What all i can say, strong woman never give up. Thank you for being the one

Anoziva Marindire
Mar 19
Mar 19

Thank you Renu

Nini Mappo
Mar 21
Mar 21

Dear Anoziva,
I am very encouraged to read this glowing report of women mentoring girls in education and leadership using different approaches and mediums. Thank you for honoring their work so that we can celebrate them with you.

charlenegailtaruwona

Dear Anoziva,
It is always a great thrill to read about the amazing work that women are doing to better the lives of girls. I am motivated to do more. Thank you

ARREY- ECHI
Mar 25
Mar 25

Dear Anoziva,
Thank you so much for this beautiful piece. It is just so beautiful reading about these powerful women and what they are doing for the girl child. Thank you for letting us know about these champions.
I must admit that when I first saw the pictures, I almost danced because the first picture zoomed on my face and I was like eh, eh Aunty Sarah dong join WP.

That's my aunt and she's a powerful, go-getter and I am glad to see her works highlighted here. As a woman, I feel pride in seeing women changing the dynamics around us.
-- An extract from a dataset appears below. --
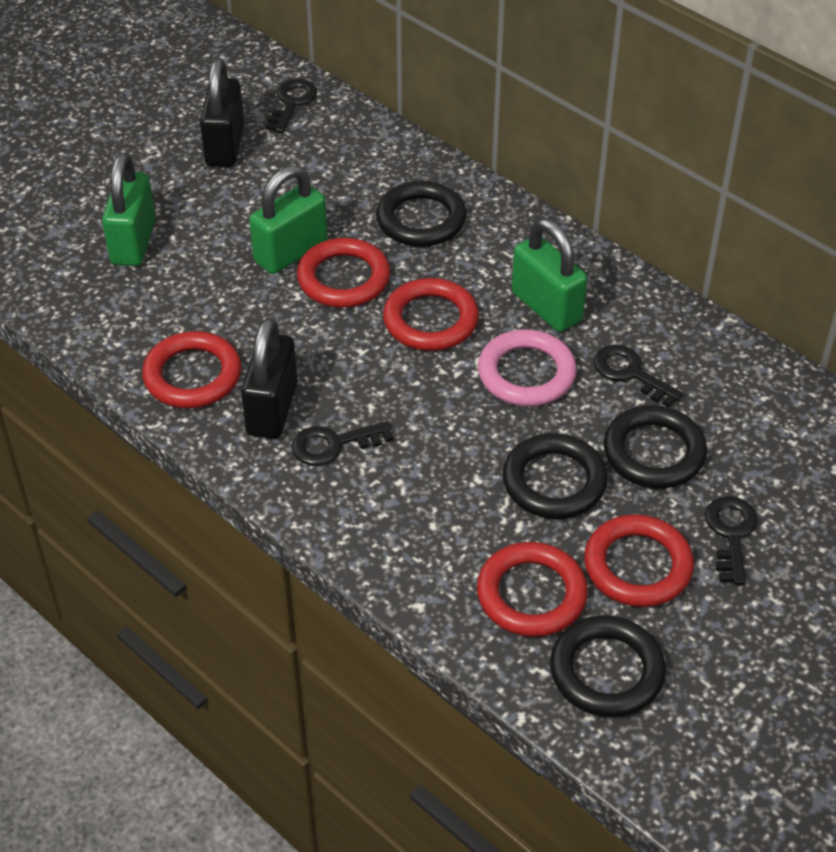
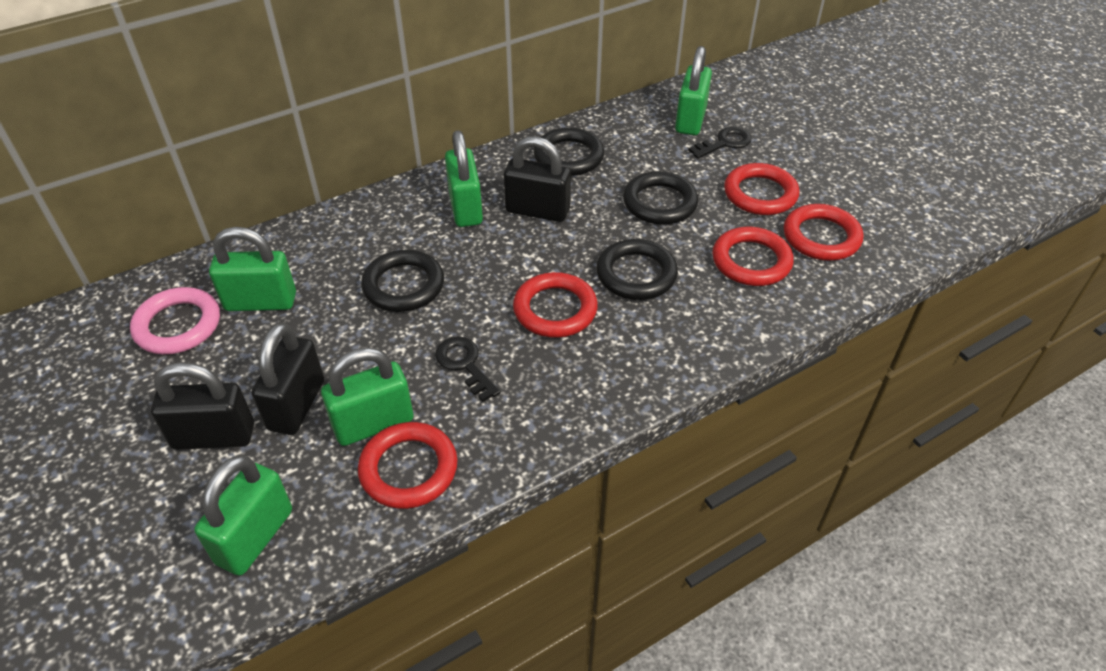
black key: [265,79,317,133] [291,421,394,466] [594,345,683,408] [705,496,758,585] = 4 -> [435,336,501,402] [688,127,752,159] = 2
black padlock: [200,58,244,167] [241,318,297,439] = 2 -> [151,362,254,450] [252,323,324,435] [504,136,571,222] = 3
green padlock: [102,153,156,266] [249,165,328,274] [512,219,587,332] = 3 -> [194,455,292,576] [209,227,296,311] [321,347,414,446] [445,130,483,227] [675,46,712,135] = 5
As a Cameroonian I am happy and hopeful seeing two Cameroonians driving the change.
Thank you.

KABAHENDA KIGGUNDU
Apr 06
Apr 06

Dear Anoziva,
Thank you so much for writing this uplifting piece about African women using the resources at their disposal to ensure that girls in Africa stay in School.

The innovation and leadership displayed these women is remarkable given that in most cases stories from Africa particularly in time of COVID-19 tend to be bleak.
I do hope their example gets replicated in other parts of Africa.
I am in total awe of these women. Africa need many more women like them.

More power to Professor Sarah Agbor, Ann Nassanga, Catherine Nakabugo and Mebi Djam Espoir Achi. All the best.